Wednesday, June 24, 2015

Removing the flag

When the publisher in New York was starting to work on the cover of my Civil War novel A Distant Flame in 2004, I had one demand: it must not show the confederate battle flag anywhere. I was adamant about this. My state of Georgia had recently done the right thing and removed that shameful, racist emblem from our state flag, and I wasn't about to have it on my book, which is about Southerners who were against the South's position in the war--and there were many of them.

So what was on the cover of the first draft of the dust jacket when it came? The confederate flag. My head nearly exploded, and I was ready to cancel the contract and return my advance and say to hell with the whole thing. Fortunately, it was a mistake. My sincere caveat never got passed on to the art department, and the cover was redesigned without the flag.

The book went on to win the national Michael Shaara Prize as the best Civil War novel published in the U.S. for 2004. It is a strong argument against slavery, but, more, against white southerners who were so morally blind that they supported a war for slavery--and that's what it was. Plantation owners convinced poor people that the economy trickled down--that if the rich could only be richer, then it would make every else rise. Of course that was a lie then, as it is a lie now.
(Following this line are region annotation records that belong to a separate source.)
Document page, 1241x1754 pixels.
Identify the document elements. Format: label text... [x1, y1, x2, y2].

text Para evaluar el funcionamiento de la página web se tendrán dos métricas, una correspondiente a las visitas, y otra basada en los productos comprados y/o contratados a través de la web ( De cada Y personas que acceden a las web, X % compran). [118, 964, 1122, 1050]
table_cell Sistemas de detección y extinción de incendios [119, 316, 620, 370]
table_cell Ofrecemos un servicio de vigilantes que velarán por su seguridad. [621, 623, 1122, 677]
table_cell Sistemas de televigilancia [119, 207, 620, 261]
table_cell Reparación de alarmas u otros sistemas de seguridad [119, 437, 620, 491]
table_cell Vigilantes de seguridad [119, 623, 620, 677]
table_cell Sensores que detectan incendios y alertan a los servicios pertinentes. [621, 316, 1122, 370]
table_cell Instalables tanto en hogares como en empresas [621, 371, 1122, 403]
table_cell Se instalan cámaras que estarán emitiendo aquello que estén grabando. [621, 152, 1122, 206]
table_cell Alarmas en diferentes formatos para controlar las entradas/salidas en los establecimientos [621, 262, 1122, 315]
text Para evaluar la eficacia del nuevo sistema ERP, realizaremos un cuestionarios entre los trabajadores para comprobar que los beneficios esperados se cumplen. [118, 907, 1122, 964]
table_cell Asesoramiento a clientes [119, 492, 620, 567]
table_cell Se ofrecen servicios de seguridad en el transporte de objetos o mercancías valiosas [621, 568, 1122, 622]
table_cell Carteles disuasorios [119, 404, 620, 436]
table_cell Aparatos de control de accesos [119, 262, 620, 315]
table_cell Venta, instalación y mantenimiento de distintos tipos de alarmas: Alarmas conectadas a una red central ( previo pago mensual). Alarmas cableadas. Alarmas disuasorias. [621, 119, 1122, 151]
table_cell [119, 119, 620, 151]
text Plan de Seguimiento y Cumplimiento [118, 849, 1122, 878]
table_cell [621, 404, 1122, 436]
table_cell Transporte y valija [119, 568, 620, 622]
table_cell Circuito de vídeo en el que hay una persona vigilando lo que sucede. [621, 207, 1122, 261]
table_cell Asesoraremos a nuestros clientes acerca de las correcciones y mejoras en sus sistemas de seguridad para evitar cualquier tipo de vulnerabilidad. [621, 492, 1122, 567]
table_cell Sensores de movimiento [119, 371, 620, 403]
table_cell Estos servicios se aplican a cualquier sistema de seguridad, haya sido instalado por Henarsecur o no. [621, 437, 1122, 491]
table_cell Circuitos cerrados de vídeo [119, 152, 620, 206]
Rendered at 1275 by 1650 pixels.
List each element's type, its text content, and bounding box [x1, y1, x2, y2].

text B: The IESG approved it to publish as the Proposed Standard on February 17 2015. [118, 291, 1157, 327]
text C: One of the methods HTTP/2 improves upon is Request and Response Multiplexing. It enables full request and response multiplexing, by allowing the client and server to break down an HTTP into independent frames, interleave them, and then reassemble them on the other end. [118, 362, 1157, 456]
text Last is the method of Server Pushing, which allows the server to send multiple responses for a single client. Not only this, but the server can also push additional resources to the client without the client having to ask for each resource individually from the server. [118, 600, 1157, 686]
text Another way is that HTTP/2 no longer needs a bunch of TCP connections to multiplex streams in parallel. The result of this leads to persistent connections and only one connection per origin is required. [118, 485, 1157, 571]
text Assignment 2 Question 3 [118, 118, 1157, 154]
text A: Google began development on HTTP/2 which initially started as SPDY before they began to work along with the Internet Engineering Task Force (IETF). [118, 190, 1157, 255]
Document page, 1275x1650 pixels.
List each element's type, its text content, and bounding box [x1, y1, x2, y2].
Anyone who doesn't think that flag is a ruined, racist symbol never lived in the South, watched television, or read a newspaper or magazine. The fact that its sell-by date has finally been reached in 2015 is something we can praise, if it's true.

The shame here is that we've known this forever, and good, decent people haven't stood up and done the right thing, perhaps because they were afraid or busy doing something else. But we need to do this together, say out loud that racism is wrong, and its emblems cannot stand. Of course South Carolina should take the flag off the grounds of the Capitol (a place I've visited many times). Of course Wal-Mart and Ebay and other retails should top selling things with that flag on them.

We should be selling love, not hatred; peace, not war. I wrote A Distant Flame as an homage to the Civil Rights movement, a way to point out that people with good hearts can't be silent in the face of catastrophic darkness.

With the shootings at the church in Charleston, we have looked into the darkness. I've been to that church, been inside of it. And it's time to say enough is enough.

I'm a writer, and I try to stay away from political pronouncements in public because I want to be known for my books, not my positions on issues of the day. Who cares what I think? But this is too important to stay quiet.

We need to make this happen, here, now. It is the best chance we will ever have to let the true healing begin.